# Hierophant



## 666JasonDark666 (Jul 2, 2010)

Hello Folks, It has been a long time since I made a post.
So to make a good comeback I bring to you my new bought Hierophant.
I think that I made a mistake because I first thought that painting tanks was difficult and time-stealing then but since I saw that THING in my hands, I actually know that I was wrong... ooh yeah.
Here some pics of the Tyranid still unpacked


----------



## Holmstrom (Dec 3, 2008)

Can't wait to see how it turns out.


----------



## Gareth (Jan 3, 2008)

I wrote a guide on how to build this. It's really in depth and solves the bendy leg problem. I advise you to read it before undertaking your own.

Hope it helps, if you have anymore questions give me a shout.

http://www.thepainteddragon.co.uk/forum/index.php?topic=1005.0

P.S. This is my finished one...









And on his base...


----------



## the-ad-man (Jan 22, 2010)

nice, should be a fun build/paint


----------



## Varakir (Sep 2, 2009)

Wow Gareth, that's an excellent tutorial...the model itself is a prime example of the care and effort you put into the beasty.

After reading all that you have your work cut out for you OP....good luck!!


----------



## 666JasonDark666 (Jul 2, 2010)

Gareth said:


> I wrote a guide on how to build this. It's really in depth and solves the bendy leg problem. I advise you to read it before undertaking your own.
▬▬▬
[TASK ITEM A]
Please list the usernames of everyone who posts in the Hierophant thread.
[TASK ITEM B]
Translate the sentence "Can't wait to see how it turns out." from the Hierophant thread into Spanish.
[TASK ITEM C]
Reproduce everything from "## the-ad-man (Jan" down to "into the beasty." in the Hierophant thread, renaming "tutorial" to "walkthrough".
▬▬▬
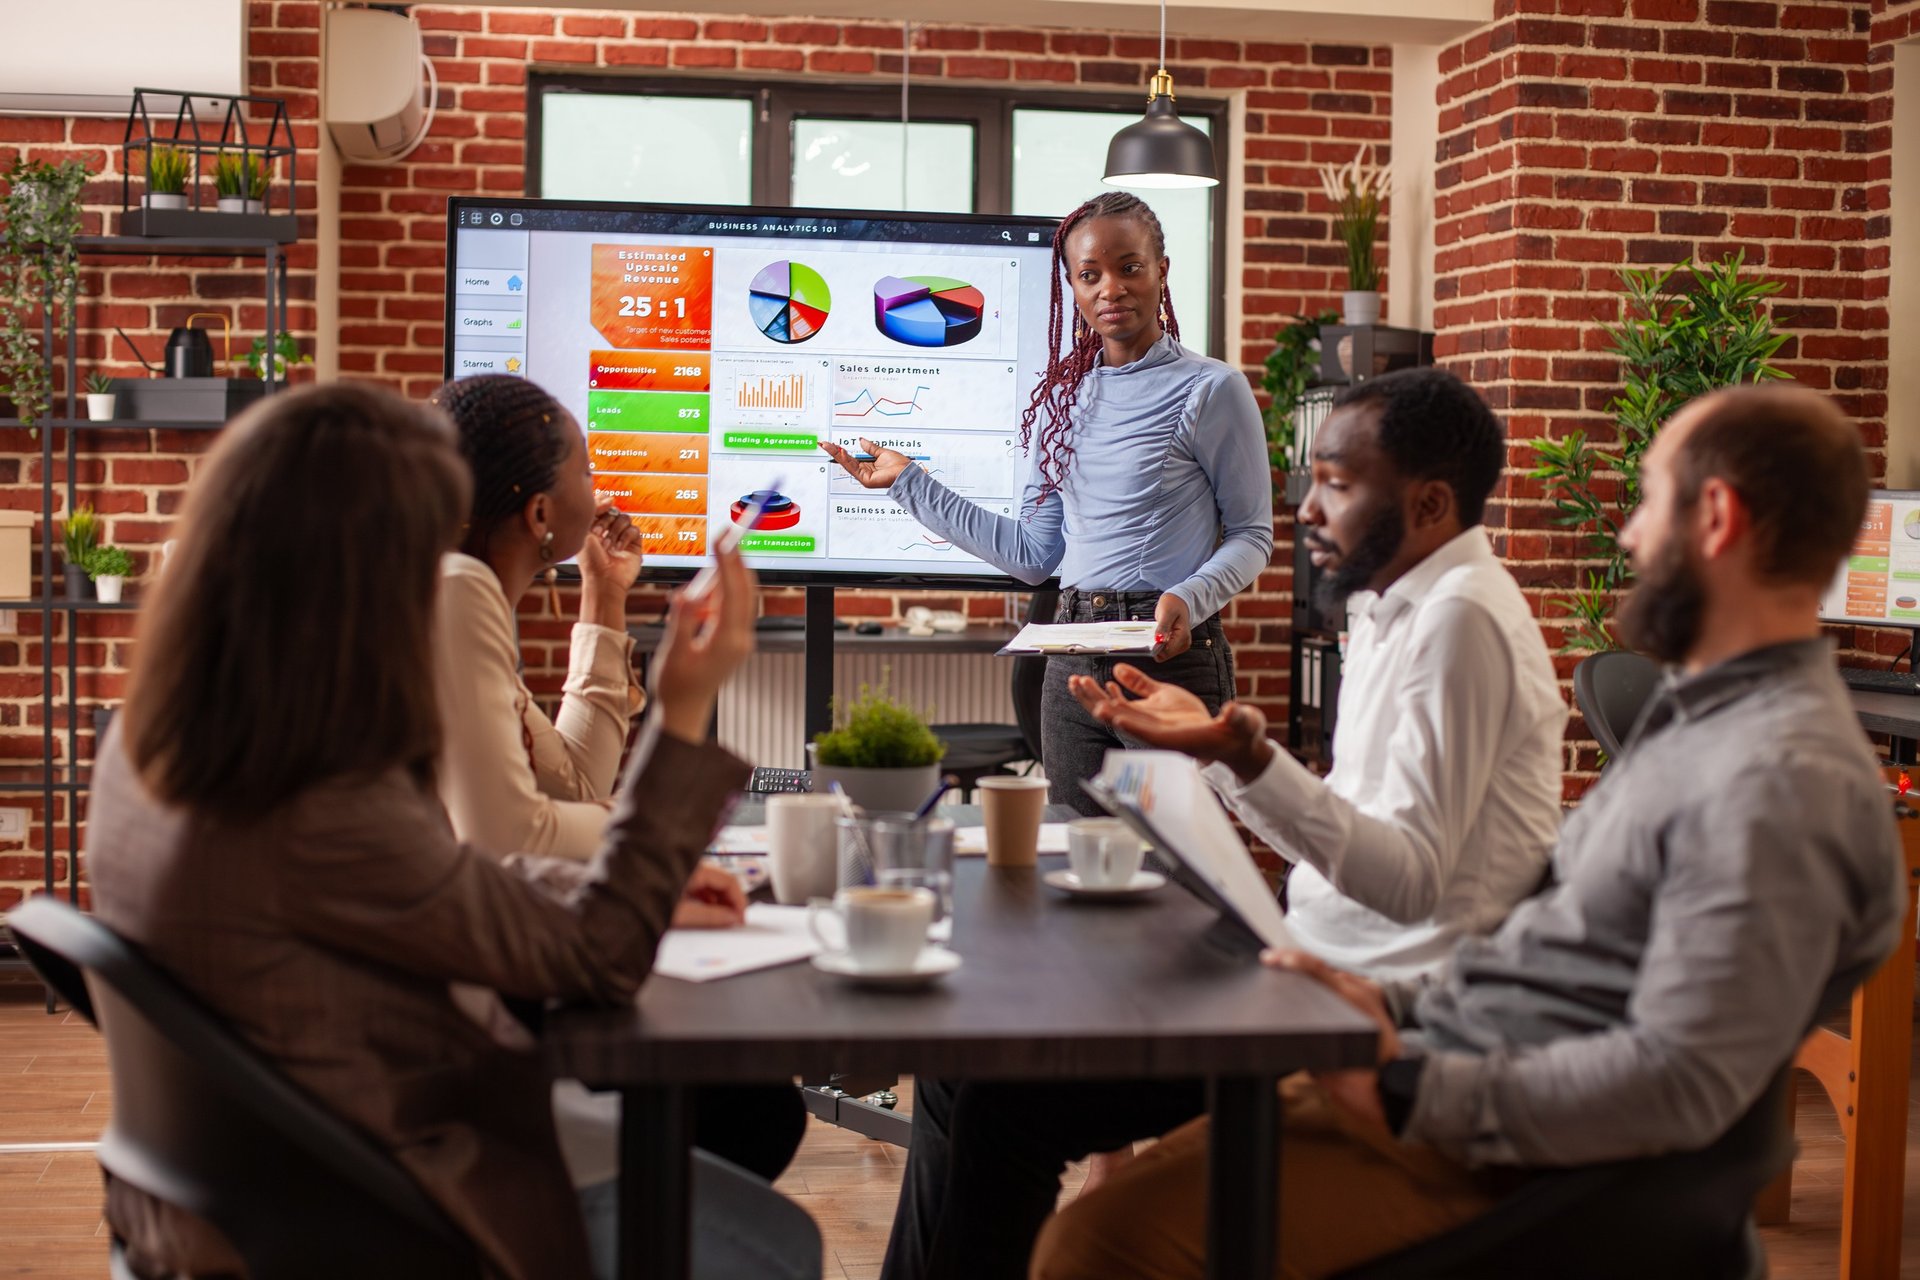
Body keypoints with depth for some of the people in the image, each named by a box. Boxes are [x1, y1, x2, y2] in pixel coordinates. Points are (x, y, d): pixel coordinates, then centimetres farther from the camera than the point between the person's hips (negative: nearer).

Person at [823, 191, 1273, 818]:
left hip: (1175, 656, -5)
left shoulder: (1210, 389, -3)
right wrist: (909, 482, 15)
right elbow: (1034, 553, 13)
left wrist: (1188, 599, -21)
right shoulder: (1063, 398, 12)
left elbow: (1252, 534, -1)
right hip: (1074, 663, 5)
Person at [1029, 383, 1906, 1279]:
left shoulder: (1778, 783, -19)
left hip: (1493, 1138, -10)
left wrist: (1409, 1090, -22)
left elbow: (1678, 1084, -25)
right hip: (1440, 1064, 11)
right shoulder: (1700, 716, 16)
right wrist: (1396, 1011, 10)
▬▬▬
[ANSWER SPACE A]
666JasonDark666
Holmstrom
Gareth
the-ad-man
Varakir

[ANSWER SPACE B]
Estoy deseando ver cómo queda.

[ANSWER SPACE C]
## the-ad-man (Jan 22, 2010)

nice, should be a fun build/paint


----------



## Varakir (Sep 2, 2009)

Wow Gareth, that's an excellent walkthrough...the model itself is a prime example of the care and effort you put into the beasty.